(抜粋本文)
──────────────────────────────

朝鮮半島にルーツを持つ薩摩焼を受け継ぐ人たちとは?

今から400年以上前、豊臣秀吉の二度目の朝鮮出兵の帰国の際、大名たちは朝鮮人陶工を日本に連れ帰った。薩摩焼は朝鮮をルーツに持ち、今もなお伝統を受け継いでいる。5月14日の「大竹まことゴールデンラジオ(文化放送)」では、沈壽官という名を引き継ぐ薩摩焼の陶工を描いたドキュメンタリー映画「ちゃわんやのはなし‐四百年の旅人」の監督、松倉大夏に壮大な歴史を引き継ぐ人たちの話を伺った。

松倉「一番最初に映画プロデューサーの李鳳宇さんからお話をもらって、沈さんにお会いしに行って半日くらいですかね、じっくりお話を聞けたんですよね。勿論ドキュメンタリーで表現してるような400年の壮大な歴史もそうですけど、一番僕が心を打たれたというか共感したのは、やっぱり十五代が父であり、師である十四代への愛情というか、それと相反するような二人の衝突というか、そういうものに凄く共感しました。僕は親子関係というものに興味があるっていうのもあったかもしれないですけど、やっぱり歴史の長い伝統を背負った上で、それを引き継いでいく十五代と、それを渡していく十四代との関係、十五代が思う気持ちみたいなものに一番突き動かされました」

──────────────────────────────

(素材データ)
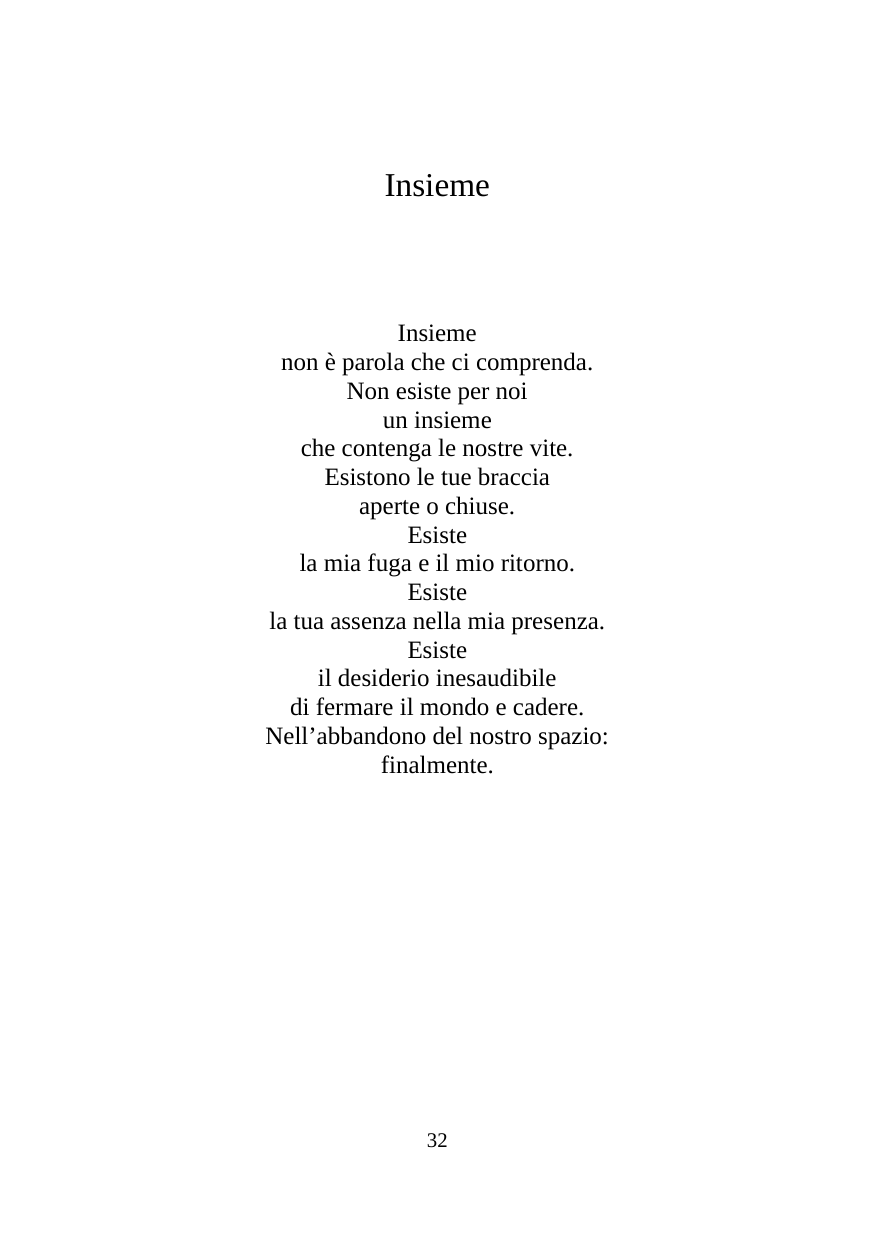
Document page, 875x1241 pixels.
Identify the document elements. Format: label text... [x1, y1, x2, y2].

──────────────────────────────

(取り組む課題) 「抜粋本文」に名前が書かれている人物を、番組名と映画名の中に出てくるものを除いてすべて挙げなさい。

(解答) 豊臣秀吉、沈壽官、松倉大夏、李鳳宇